Cappuccio ricorda che il Rana Plaza, l’edificio crollato il 24 aprile, ospitava 5 fabbriche di abbigliamento per l’export (New Weave Bottoms, New Weave Style, Phantom Apparels, Phantom Tac Bangladesh Ltd ed Ethertex Textiles). Dal rapporto preliminare di una commissione d’inchiesta è emerso che l’edificio era stato costruito su un acquitrino interrato senza le dovute precauzioni; e che alcuni grossi generatori installati ai piani alti avrebbero provocato delle vibrazioni compromettendo la stabilità strutturale. Il peso che i piani dovevano sorreggere era 6 volte superiore a quello previsto.

Subito dopo il disastro, in Bangladesh la popolazione è scesa per strada per chiedere rispetto e migliori condizioni di lavoro e di vita. Contemporaneamente, è montata una campagna internazionale su iniziativa di IndustriAll e UNI Global Union, le federazioni sindacali internazionali dei lavoratori dei settori industriali e dei servizi, le organizzazioni non governative Clean Clothes Campaign (CCC), Workers Rights Consortium, International Labor Rights Forum, (ILRF), United Students Against Sweatshops (USAS), Maquila Solidarity Network (MSN), War on Want, People and Planet, Some of Us, Change.org, Credo Action, Avaaz e Causes, con il coordinamento dell’Organizzazione Internazionale del Lavoro (OIL) e il sostegno di altri organismi governativi, che hanno insieme lanciato una petizione per chiedere azioni concrete da parte dei marchi implicati.

La pressione internazionale ha portato il 15 maggio alla sottoscrizione di un accordo sugli incendi e la sicurezza degli edifici in Bangladesh (Accord on Fire and Building Safety in Bangladesh), ovvero un protocollo di durata quinquennale con molte delle più grandi firme di abbigliamento occidentali.
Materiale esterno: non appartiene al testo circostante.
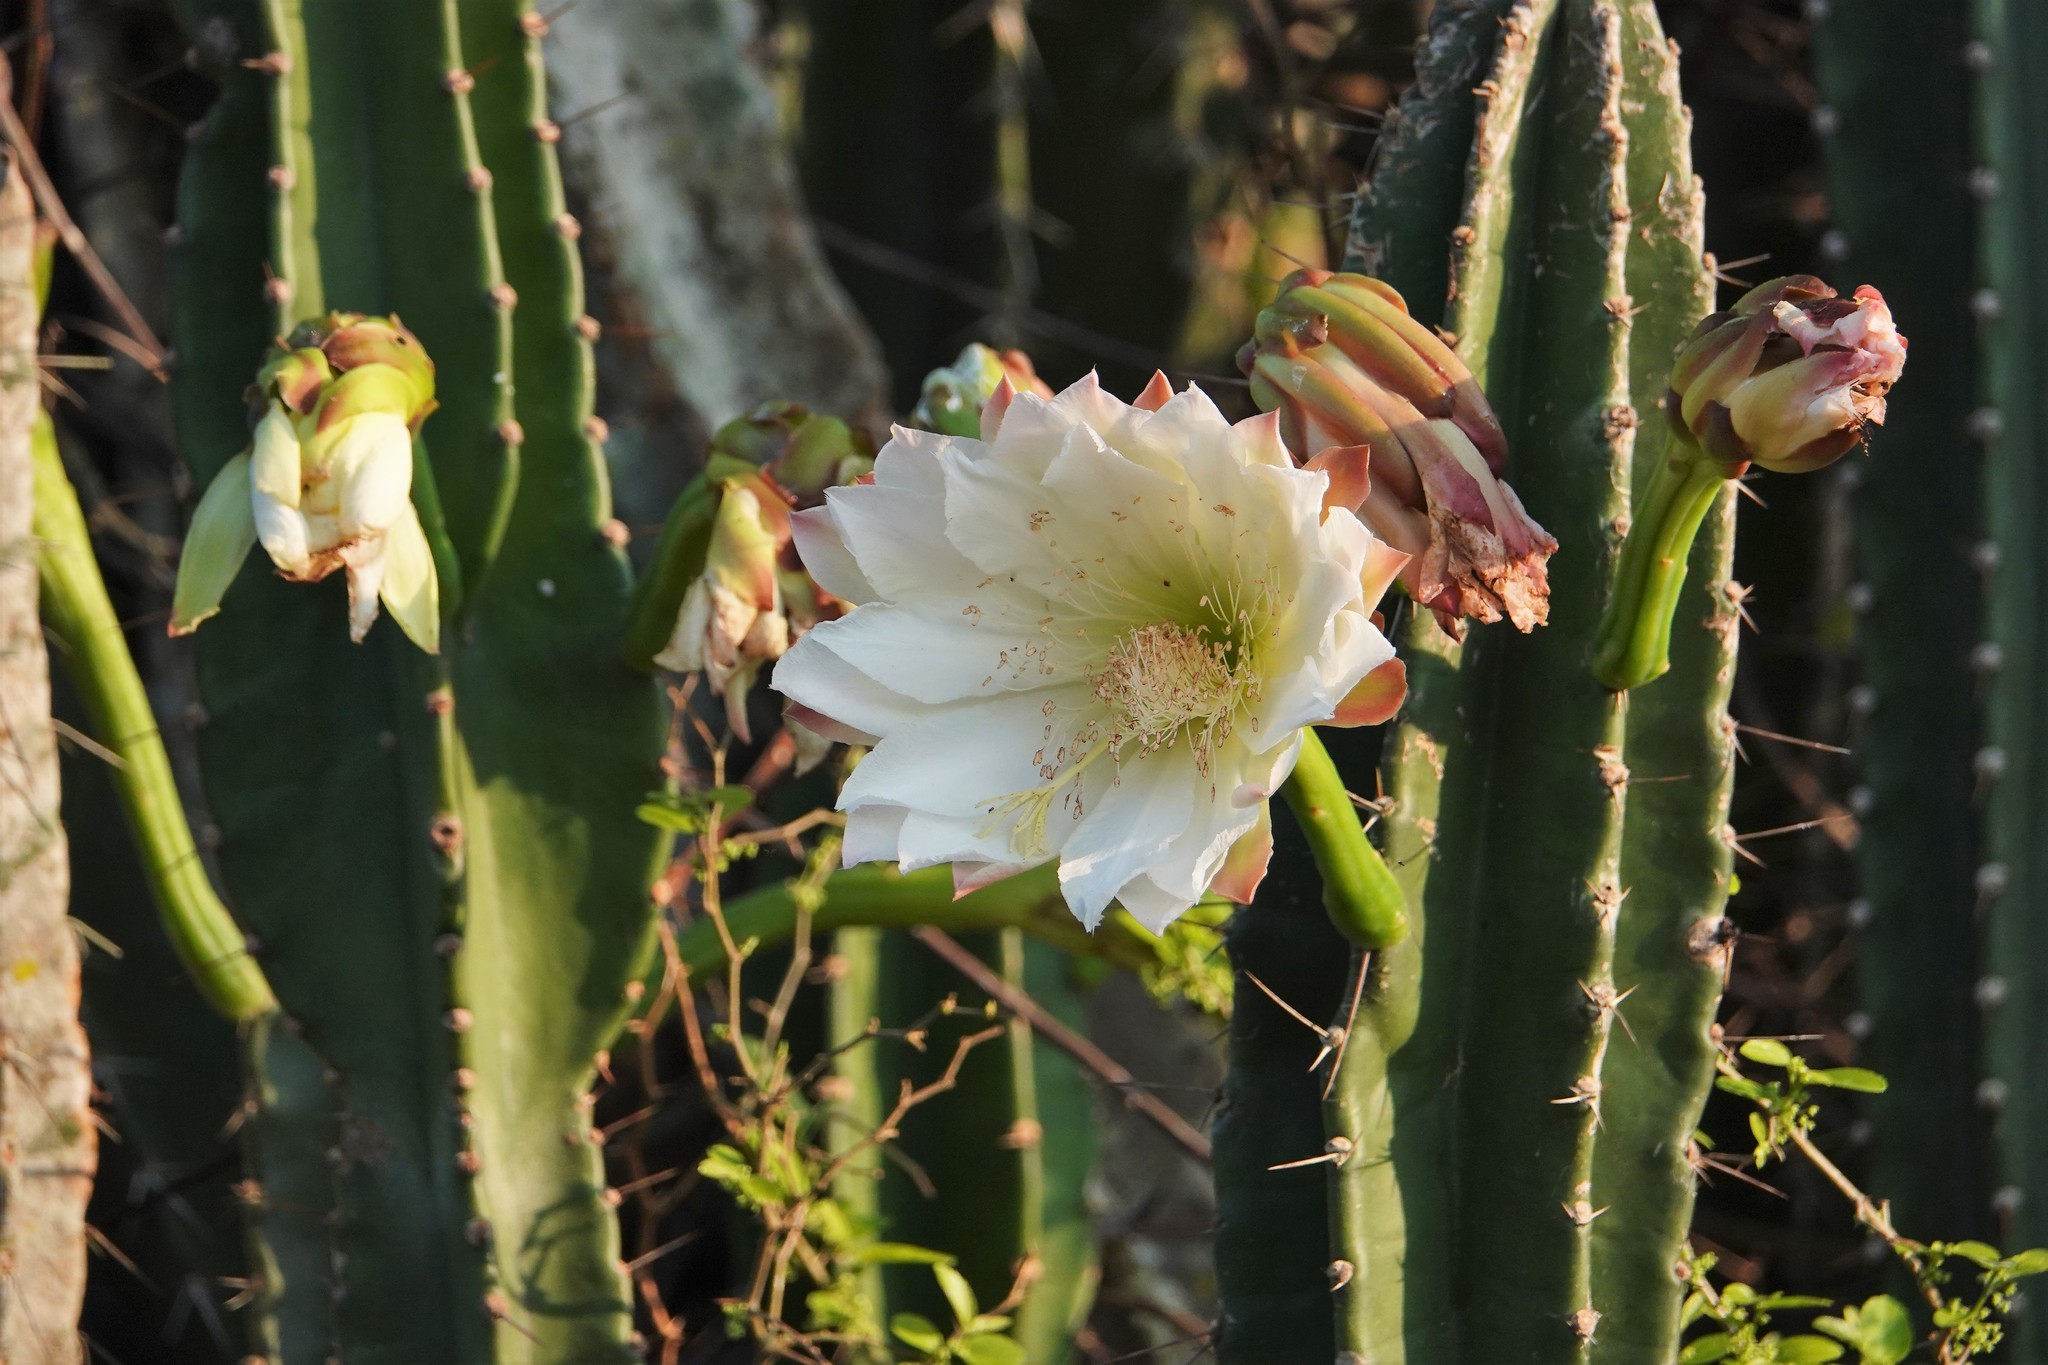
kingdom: Plantae
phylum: Tracheophyta
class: Magnoliopsida
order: Caryophyllales
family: Cactaceae
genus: Cereus
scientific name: Cereus bicolor
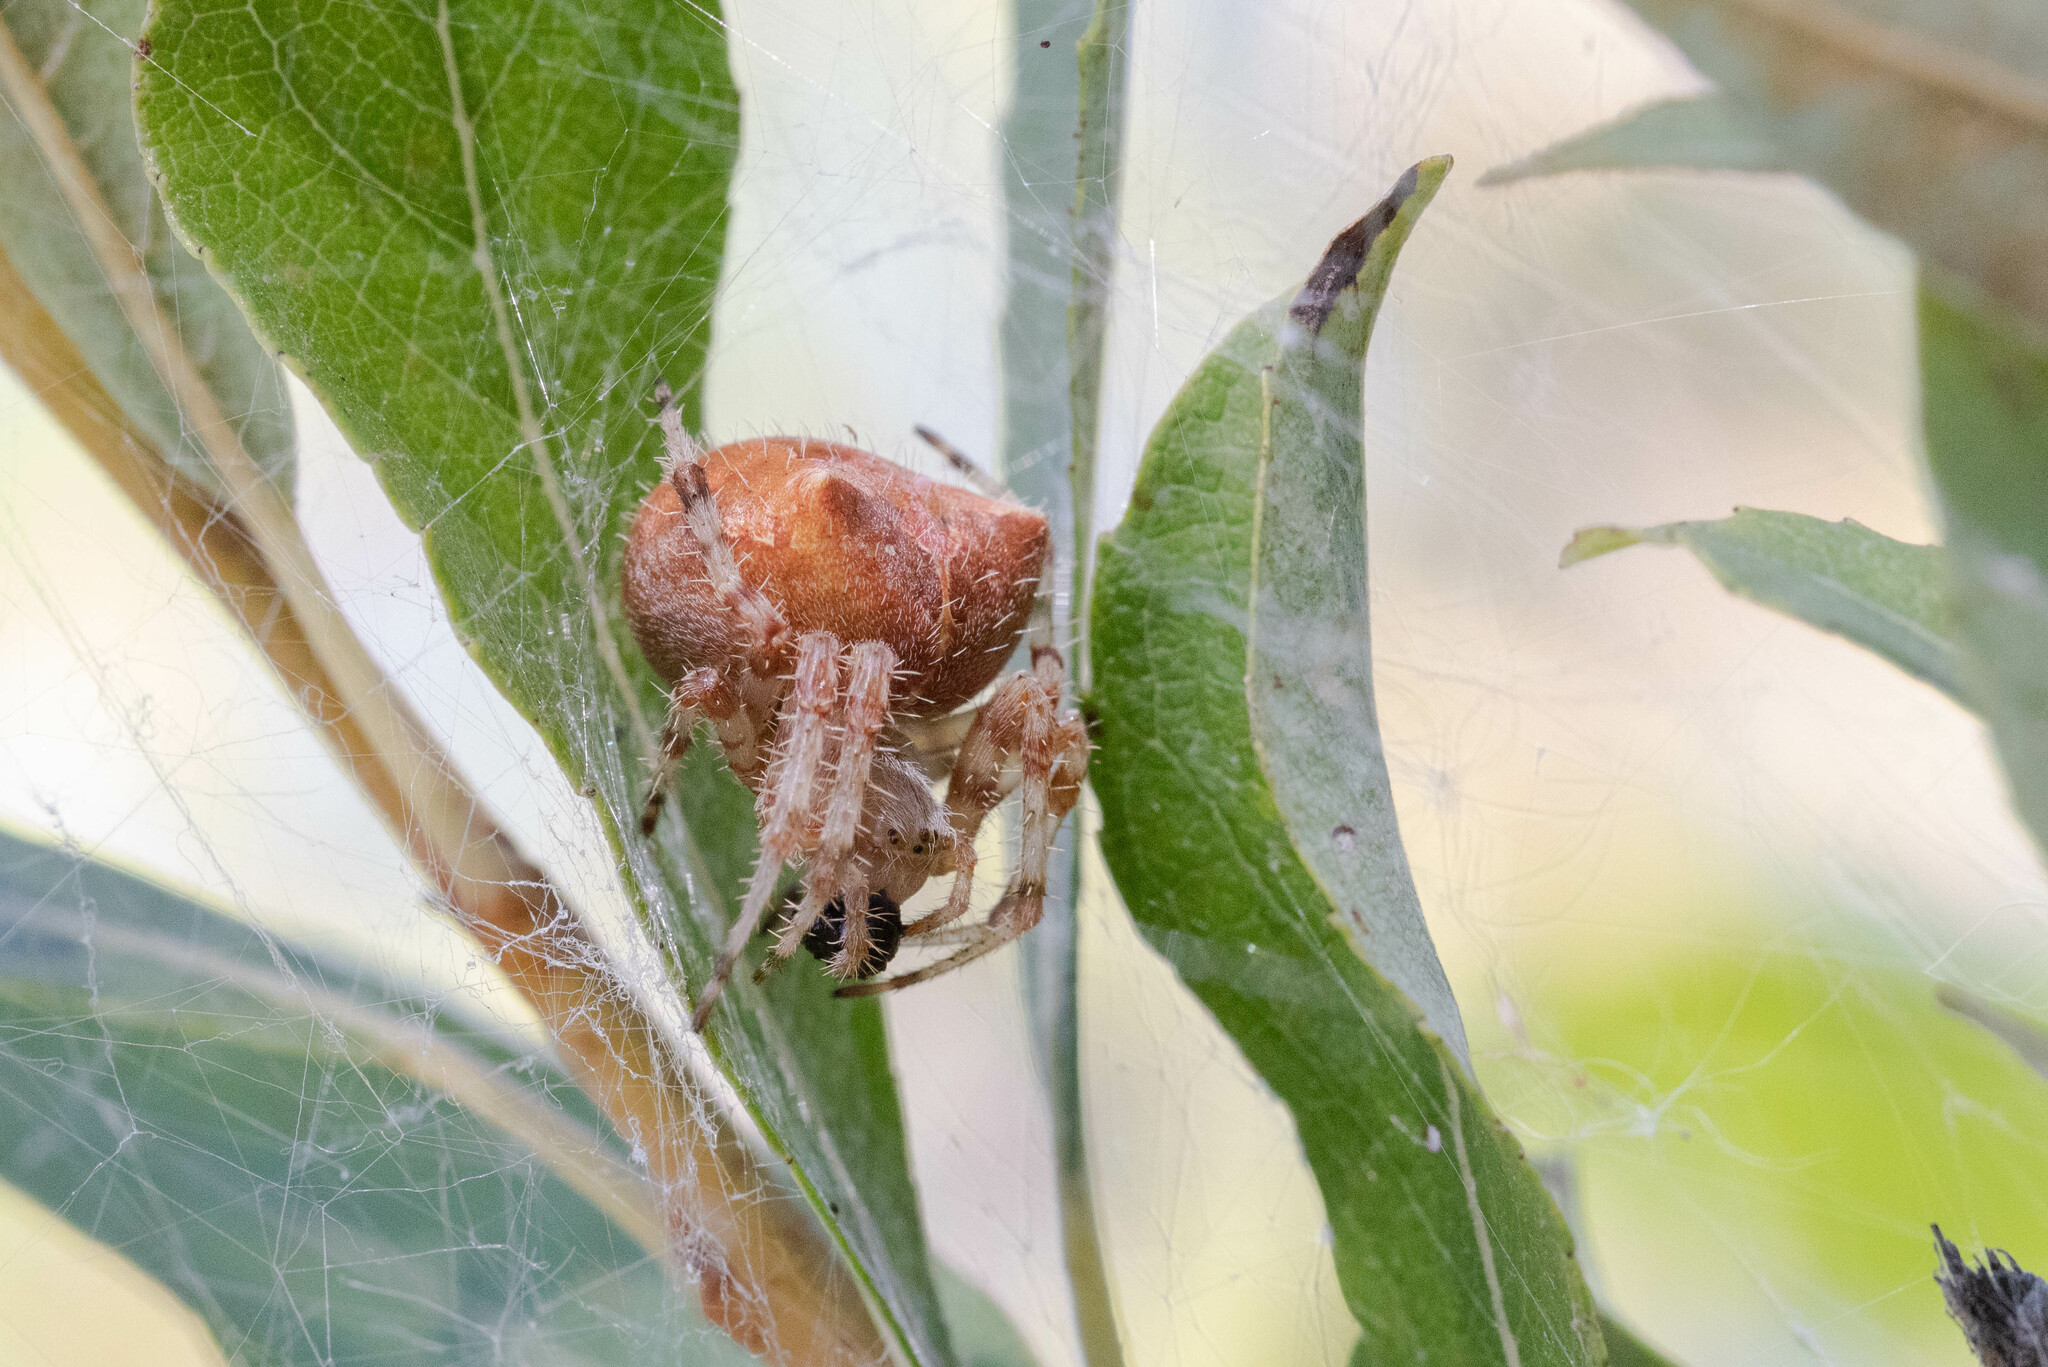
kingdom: Animalia
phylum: Arthropoda
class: Arachnida
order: Araneae
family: Araneidae
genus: Araneus
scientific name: Araneus gemmoides
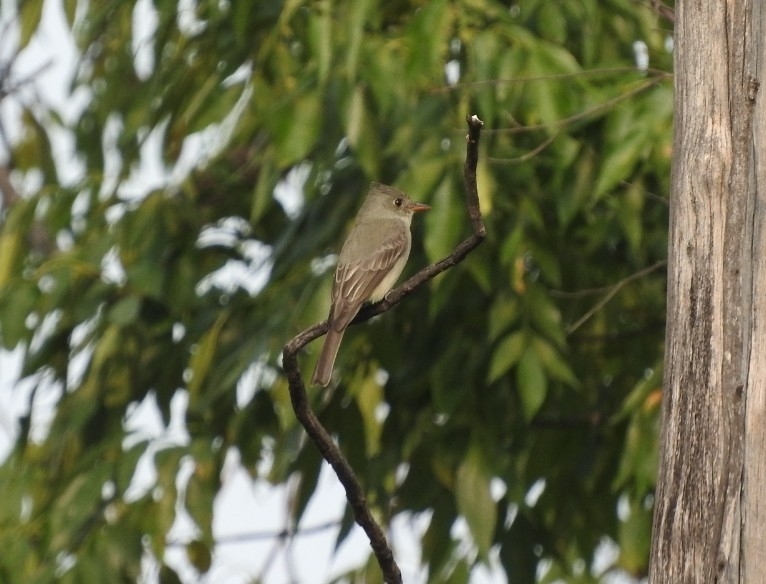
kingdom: Animalia
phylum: Chordata
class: Aves
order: Passeriformes
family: Tyrannidae
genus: Contopus
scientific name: Contopus pertinax
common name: Greater pewee
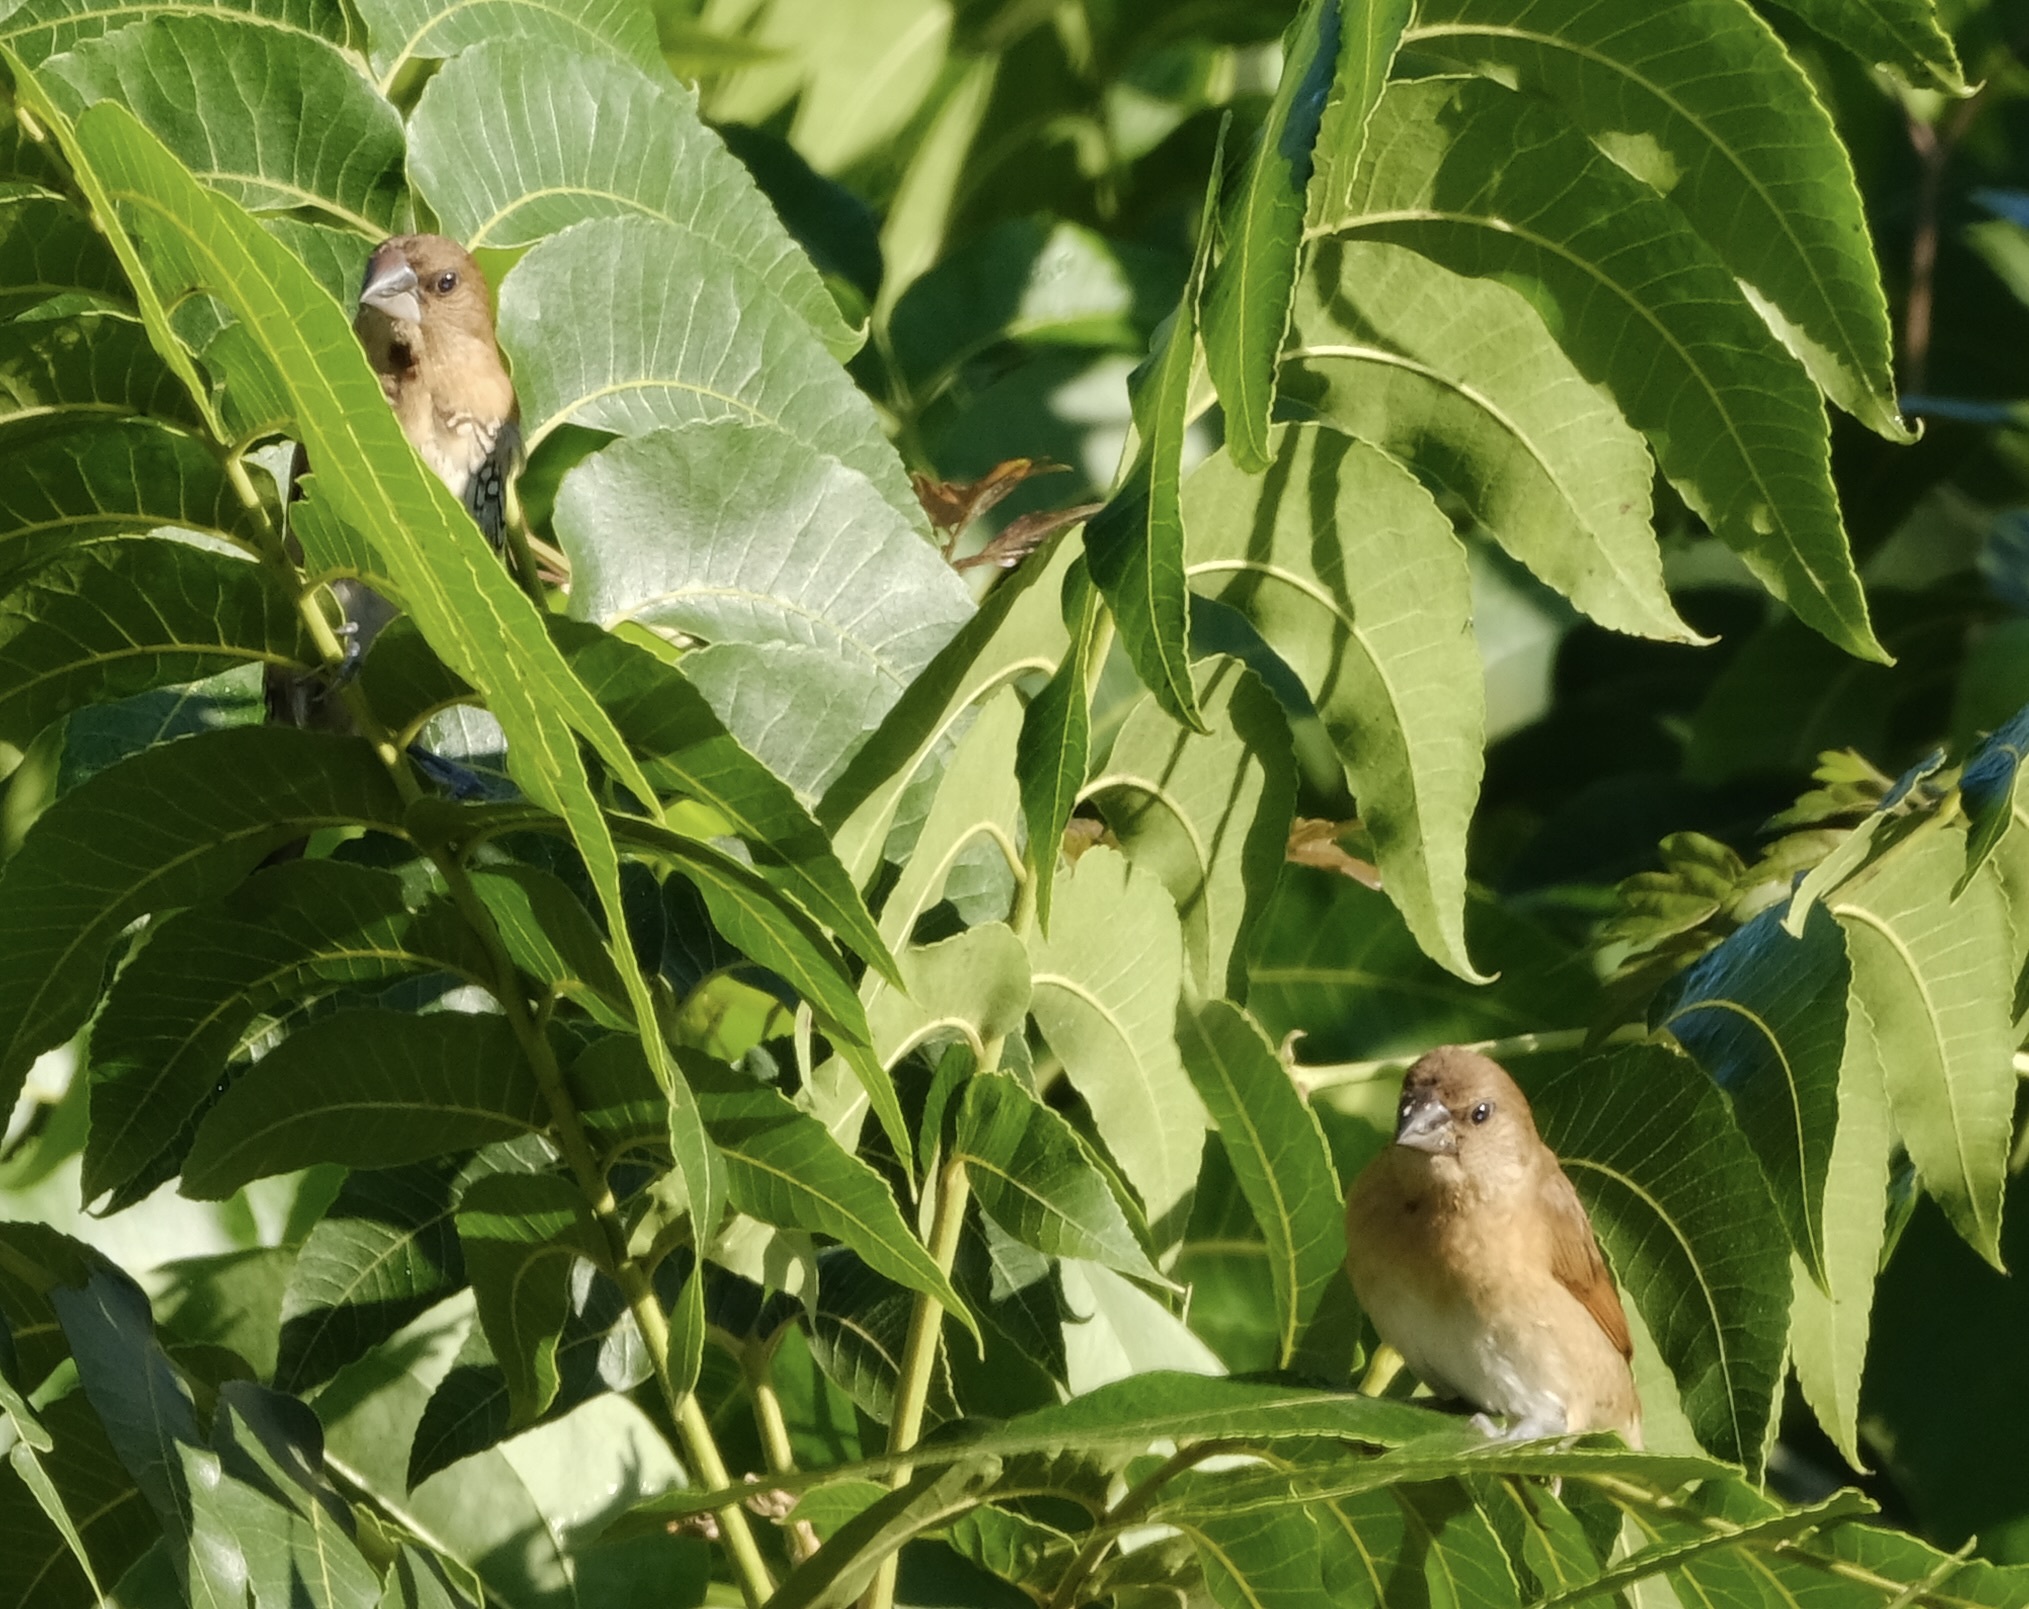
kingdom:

Quest’accordo mette insieme complessivamente 31 aziende, che si servono direttamente o indirettamente di più di 1.000 fabbriche in Bangladesh, tra cui la svedese H&M, che è il più grande acquirente di capi di abbigliamento dal Bangladesh, l’olandese C & A, Inditex, proprietario spagnolo della catena di abbigliamento Zara, due rivenditori britannici, cioè Primark e Tesco, il rivenditore tedesco Tchibo, Hess Natur, El Cortes Ingles, Mango, Marks & Spencer, Stockmann, Abercrombie & Fitch e N Brown Group. Inoltre, l’americana PVH Corporation – la società madre di Calvin Klein, Tommy Hilfiger e Izod – ha accettato di aggiornare un analogo accordo già siglato nel 2012. Gap, che stava per firmare il testo dello scorso anno, alla fine si è rifiutato, adducendo preoccupazioni per le implicazioni in termini di responsabilità giuridica.

Anche Benetton, uno degli ultimi clienti della New Wave Style, ha alla fine aderito all’accordo, messa alle strette dalla forte pressione esercitata a livello internazionale, in forza delle prove emerse dalle macerie sui suoi rapporti con i fornitori che si avvalevano di quelle produzioni attraverso intermediari.

In base all’intesa le imprese si impegnano a intervenire finanziariamente per il miglioramento della sicurezza delle fabbriche di abbigliamento in Bangladesh, dando accesso a ispezioni indipendenti in fabbrica e facendosi carico degli adempimenti derivanti, a partire dalla messa in sicurezza degli stabili. I lavoratori hanno il diritto di rifiutare il lavoro pericoloso, conformemente a quanto previsto dalla Convenzione OIL n.155. L’accordo impegna le committenti a interrompere i rapporti con le imprese che rifiutino di fare controlli e migliorare sulla sicurezza.